Pursuant to CPL 440.10 (1), "[a]t any time after the entry of a judgment, the court in which it was entered may, upon motion of the defendant, vacate such judgment" upon various grounds. The court must deny such a motion when "[t]he ground or issue raised upon the motion was previously determined on the merits upon an appeal from the judgment, unless since the time of such appellate determination there has been a retroactively effective change in the law controlling such issue" (CPL 440.10 [2] [a]).

The defendant does not dispute that the issue raised in his CPL 440.10 motion was previously determined on the merits on his direct appeal from the judgment of conviction. Instead, he contends that since the time of this Court's determination, there has been a retroactively effective change in the law controlling the issue (see CPL 440.10 [2] [a]). Specifically, the defendant contends that, under Riley v California (573 US 373 [2014]), the warrantless search of the cell phone violated the Fourth and Fourteenth Amendments to the United States Constitution and, as such, was illegal. We agree with the County Court that the defendant's reliance on Riley is misplaced.

The general rule regarding custodial searches is that "in the case of a lawful custodial arrest a full search of the person is not only an exception to the warrant requirement of the Fourth Amendment, but is also a 'reasonable' search under that Amendment" (United States v Robinson, 414 US 218, 235 [1973]). However, the Supreme Court of the United States in Riley declined to apply this general rule where the search, incident to the defendant's arrest, was of a " 'smart phone,' " i.e., "a cell phone with a broad range of other functions based on advanced computing capability, large storage capacity, and Internet connectivity," seized from the defendant's pants pocket, and included a search of the phone's digital contents (Riley v California, 573 US at 379). The Court declined to extend Robinson's rule to searches of "digital content on cell phones," and held, instead, "that officers must generally secure a warrant before conducting such a search" (Riley v California, 573 US at 386). The Court recognized that "[a] search of the information on a cell phone bears little resemblance to the type of brief physical search considered in Robinson" (Riley v California, 573 US at 386; see Carpenter v United States, 585 US &mdash, 138 S Ct 2206, 2214 [2018]).
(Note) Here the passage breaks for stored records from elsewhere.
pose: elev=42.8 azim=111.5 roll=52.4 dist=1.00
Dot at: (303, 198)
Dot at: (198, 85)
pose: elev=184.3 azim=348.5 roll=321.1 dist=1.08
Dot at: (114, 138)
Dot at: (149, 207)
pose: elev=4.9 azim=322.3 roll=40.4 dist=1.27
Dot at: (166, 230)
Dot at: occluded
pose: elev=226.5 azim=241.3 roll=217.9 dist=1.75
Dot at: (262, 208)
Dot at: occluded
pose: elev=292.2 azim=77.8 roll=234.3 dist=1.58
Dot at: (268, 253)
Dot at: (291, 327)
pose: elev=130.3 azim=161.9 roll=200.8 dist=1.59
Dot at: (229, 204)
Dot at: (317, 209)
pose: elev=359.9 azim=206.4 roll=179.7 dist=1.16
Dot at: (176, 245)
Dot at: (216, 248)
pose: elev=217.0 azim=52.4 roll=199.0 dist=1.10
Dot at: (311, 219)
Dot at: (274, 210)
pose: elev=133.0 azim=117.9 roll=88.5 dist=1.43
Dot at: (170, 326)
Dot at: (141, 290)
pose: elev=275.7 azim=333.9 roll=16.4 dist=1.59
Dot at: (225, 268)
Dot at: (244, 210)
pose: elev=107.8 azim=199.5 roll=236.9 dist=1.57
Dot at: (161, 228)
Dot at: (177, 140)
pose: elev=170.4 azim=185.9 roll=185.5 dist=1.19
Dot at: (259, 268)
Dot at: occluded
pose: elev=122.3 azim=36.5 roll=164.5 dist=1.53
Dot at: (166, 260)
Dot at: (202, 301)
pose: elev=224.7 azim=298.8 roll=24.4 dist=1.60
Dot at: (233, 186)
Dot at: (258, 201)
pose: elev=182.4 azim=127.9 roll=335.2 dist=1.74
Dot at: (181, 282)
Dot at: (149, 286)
Here, unlike in Riley, the subject was a physical search of the phone, in which the police opened the back of the phone and looked under the battery to obtain the phone's serial number. As such, the intrusion on the defendant's privacy was limited to the fact of his ownership of the phone, and did not implicate any of the aspects found to distinguish a digital search from a search of any other physical object (cf. Riley v California, 573 US 373 [2014]). Therefore, Riley did not effect a change in the law controlling the search at issue here.

The defendant's remaining contentions, raised in his pro se supplemental brief, are without merit.

Accordingly, we agree with the County Court's determination to deny the defendant's motion pursuant to CPL 440.10 (see CPL 440.10 [2] [a]). Dillon, J.P., Miller, LaSalle and Iannacci, JJ., concur.